Refining User Requirements
I first needed to understand the users' needs better. I decided that users would need:
- The ability to upload their own datasets.
- Dynamic selection of columns for latitude, longitude, and IDs.
- Interactive adjustment of proximity thresholds.
- Immediate visualization and downloadable results.
These choices guided the development of a more robust tool.
Leveraging Open-Source Tools as an Alternative to Arcpy
In my professional experience, I've extensively used Arcpy for geospatial analysis. However, I had to explore open-source alternatives for this project. I chose Geopandas for the analysis and Folium inside Streamlit for the UI, which offered several benefits:
- Geopandas: Provides powerful data structures for working with geospatial data in Python, similar to how Pandas handles tabular data. It enabled seamless conversion between dataframes and geospatial dataframes. Figuring ou how to match the geoprocessing operations avilable in ArcGIS Pro was a breakthrough.
- Folium: Facilitates the creation of interactive maps directly from geospatial data. It integrates well with Streamlit, allowing for a smooth user experience. I also knew that Streamlit allows for easy upload and download of data files including Excel.

Record list.

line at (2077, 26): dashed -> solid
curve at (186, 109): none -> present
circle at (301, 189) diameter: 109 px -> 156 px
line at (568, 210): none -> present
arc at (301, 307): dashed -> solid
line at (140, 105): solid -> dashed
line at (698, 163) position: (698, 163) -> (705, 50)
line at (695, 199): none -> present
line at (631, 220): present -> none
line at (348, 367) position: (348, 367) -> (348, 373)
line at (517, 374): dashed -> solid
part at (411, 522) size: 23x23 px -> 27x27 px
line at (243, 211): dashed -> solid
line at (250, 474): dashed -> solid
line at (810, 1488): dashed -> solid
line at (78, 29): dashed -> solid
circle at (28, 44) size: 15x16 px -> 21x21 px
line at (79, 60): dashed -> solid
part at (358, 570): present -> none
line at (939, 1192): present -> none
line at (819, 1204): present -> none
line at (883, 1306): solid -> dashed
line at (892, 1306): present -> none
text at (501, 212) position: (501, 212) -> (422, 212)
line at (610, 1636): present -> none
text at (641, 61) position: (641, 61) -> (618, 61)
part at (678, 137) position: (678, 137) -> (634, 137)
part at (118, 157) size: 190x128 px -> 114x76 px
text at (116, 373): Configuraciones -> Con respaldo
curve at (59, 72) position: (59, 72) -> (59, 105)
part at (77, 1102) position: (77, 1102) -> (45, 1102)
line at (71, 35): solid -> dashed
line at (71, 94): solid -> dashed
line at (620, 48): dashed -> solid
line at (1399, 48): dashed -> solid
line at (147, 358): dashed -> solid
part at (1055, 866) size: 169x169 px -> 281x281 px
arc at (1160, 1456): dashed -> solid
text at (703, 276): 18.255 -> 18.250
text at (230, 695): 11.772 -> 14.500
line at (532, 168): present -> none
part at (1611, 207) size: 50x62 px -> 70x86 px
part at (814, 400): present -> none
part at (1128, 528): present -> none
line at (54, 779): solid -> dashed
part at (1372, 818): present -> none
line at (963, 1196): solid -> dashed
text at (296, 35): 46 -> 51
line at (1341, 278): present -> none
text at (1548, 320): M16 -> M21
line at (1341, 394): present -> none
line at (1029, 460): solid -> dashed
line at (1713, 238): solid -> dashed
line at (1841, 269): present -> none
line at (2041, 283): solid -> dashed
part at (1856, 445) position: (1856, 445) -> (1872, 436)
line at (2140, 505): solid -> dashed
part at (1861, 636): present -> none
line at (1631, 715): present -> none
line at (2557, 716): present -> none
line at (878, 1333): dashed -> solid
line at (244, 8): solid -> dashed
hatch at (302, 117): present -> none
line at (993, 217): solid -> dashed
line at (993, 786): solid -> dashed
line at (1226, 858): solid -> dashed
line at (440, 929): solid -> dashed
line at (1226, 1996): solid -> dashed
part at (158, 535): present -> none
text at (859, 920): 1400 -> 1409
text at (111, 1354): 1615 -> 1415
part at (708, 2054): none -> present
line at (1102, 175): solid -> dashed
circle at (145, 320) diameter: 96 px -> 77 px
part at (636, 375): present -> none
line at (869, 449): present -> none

What needs to be done.
State whether each of the following statements agrees with the source document, answering yes or no and quoting the deciding words of the source document. 1. Users were to be able to upload their own datasets. 2. The author chose Arcpy for the analysis in this project. 3. Folium is described as integrating well with Streamlit.

The output.
1. Yes: "The ability to upload their own datasets."
2. No: "I chose Geopandas for the analysis and Folium inside Streamlit for the UI"
3. Yes: "It integrates well with Streamlit, allowing for a smooth user experience."